=== Что сделать a ===
Преобразуйте в JSON-список строк записи, начиная со строки, где стоит «某科技公司未分配利润总额：30亿元», и заканчивая концом записей: каждая строка должна стать отдельным элементом списка, пустые строки пропустите.

· · ·

Проверка комбинаций иррационального и логического на прочность и есть неоскудевающие карточно-реалистические сюжеты Мамлеева. Действия героев пропитаны архаическим сюжетом тем больше, чем виртуознее автору удаётся расколдовать неосуществимую гармоничную направленность мифа. Сюжетопостроение нанизывания на ткань фундаментального (“ядерного” — Е. Мелетинский) мифа инициации и жертвоприношения (в древности эти ритуалы, имея один этимологический подтекст, метафорически разнесены) сопряжено с двумя в свою очередь пересекающимися проблемами: язык и автор, автор и герой. Писатель творит в мире языка, или “языком он лишь пользуется”1? Какова авторская вненаходимость герою, что и определяет отношение писателя к стилю как к совокупности эстетических форм и нравственно-познавательной традиции, выданное (отношение) через сюжет?
1 Бахтин М. М. Эстетика словесного творчества. — М.: Искусство, 1986. С. 177.
Мамлеев в отличие, например, от Сорокина пытается найти компромисс между автором и героем, между авторским и неавторским и в тексте, и в жизни. Но при этом оба писателя находятся в сходной литературно-аксиологической ситуации предельной пониженности субъективной планки создания беспрецедентно нового. Жёсткая привязка поступков и речей мамлеевских героев к ритуалу жизнеобновления означает меньший, чем у Сорокина, отрыв автора от героя, но солидные несовпадения между пишущим и им написанным выдержаны. Автор (Мамлеев) разбросан по тексту: в этом аспекте следование поэтике Достоевского почти безукоризненное. Однако прочитываемое авторское знание о беспомощности человека как повторить мифологический сюжет, так и его трансплантировать в идеологической выгоде, пусть даже самой благородной, уничтожает читательские претензии-обвинения и по поводу абсолютного слияния с героями, и в отношении полного диктата автора над героем и текста над писателем.

· · ·

=== Что сделать b ===
Приведите часть отрывка о прозе Мамлеева, начиная со слов «Проверка комбинаций иррационального» и заканчивая словами «(отношение) через сюжет?», и замените в ней «мифа» на «предания».

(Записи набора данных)
· · ·

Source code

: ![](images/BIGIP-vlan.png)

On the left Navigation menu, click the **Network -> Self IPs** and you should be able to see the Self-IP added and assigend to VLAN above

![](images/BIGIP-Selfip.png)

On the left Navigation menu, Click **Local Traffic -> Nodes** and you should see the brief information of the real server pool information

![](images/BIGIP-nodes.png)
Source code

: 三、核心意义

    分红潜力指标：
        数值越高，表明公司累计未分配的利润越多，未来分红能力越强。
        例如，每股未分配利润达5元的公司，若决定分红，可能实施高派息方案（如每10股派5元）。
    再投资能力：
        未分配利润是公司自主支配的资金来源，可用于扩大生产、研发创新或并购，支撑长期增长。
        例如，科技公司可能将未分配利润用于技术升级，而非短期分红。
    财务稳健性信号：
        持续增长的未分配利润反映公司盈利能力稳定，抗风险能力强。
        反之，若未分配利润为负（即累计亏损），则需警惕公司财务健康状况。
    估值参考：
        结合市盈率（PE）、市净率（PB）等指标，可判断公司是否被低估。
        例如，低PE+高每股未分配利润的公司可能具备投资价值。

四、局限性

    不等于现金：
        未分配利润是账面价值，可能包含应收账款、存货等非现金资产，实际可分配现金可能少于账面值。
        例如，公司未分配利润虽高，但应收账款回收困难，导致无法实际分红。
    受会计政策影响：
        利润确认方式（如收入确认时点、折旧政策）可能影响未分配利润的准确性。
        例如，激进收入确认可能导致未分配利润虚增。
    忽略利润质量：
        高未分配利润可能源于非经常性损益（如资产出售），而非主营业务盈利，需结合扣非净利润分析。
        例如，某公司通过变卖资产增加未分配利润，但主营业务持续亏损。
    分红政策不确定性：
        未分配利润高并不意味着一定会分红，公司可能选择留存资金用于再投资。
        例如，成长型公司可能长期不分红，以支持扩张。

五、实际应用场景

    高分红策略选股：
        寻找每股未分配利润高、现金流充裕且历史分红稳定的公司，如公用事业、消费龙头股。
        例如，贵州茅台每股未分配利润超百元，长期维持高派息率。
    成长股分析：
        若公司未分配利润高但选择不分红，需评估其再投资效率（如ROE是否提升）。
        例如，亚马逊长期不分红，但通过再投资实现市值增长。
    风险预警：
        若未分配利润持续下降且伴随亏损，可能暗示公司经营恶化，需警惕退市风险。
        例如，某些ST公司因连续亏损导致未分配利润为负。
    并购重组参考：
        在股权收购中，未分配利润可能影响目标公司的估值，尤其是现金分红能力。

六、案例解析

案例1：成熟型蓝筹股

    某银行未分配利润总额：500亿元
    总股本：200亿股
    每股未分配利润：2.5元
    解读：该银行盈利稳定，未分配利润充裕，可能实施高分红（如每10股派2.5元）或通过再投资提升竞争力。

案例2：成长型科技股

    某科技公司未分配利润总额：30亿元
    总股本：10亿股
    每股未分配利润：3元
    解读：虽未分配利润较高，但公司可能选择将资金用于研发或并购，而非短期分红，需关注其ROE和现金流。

· · ·

=== Ответ a ===
[
  "    某科技公司未分配利润总额：30亿元",
  "    总股本：10亿股",
  "    每股未分配利润：3元",
  "    解读：虽未分配利润较高，但公司可能选择将资金用于研发或并购，而非短期分红，需关注其ROE和现金流。"
]

=== Ответ b ===
Проверка комбинаций иррационального и логического на прочность и есть неоскудевающие карточно-реалистические сюжеты Мамлеева. Действия героев пропитаны архаическим сюжетом тем больше, чем виртуознее автору удаётся расколдовать неосуществимую гармоничную направленность предания. Сюжетопостроение нанизывания на ткань фундаментального (“ядерного” — Е. Мелетинский) предания инициации и жертвоприношения (в древности эти ритуалы, имея один этимологический подтекст, метафорически разнесены) сопряжено с двумя в свою очередь пересекающимися проблемами: язык и автор, автор и герой. Писатель творит в мире языка, или “языком он лишь пользуется”1? Какова авторская вненаходимость герою, что и определяет отношение писателя к стилю как к совокупности эстетических форм и нравственно-познавательной традиции, выданное (отношение) через сюжет?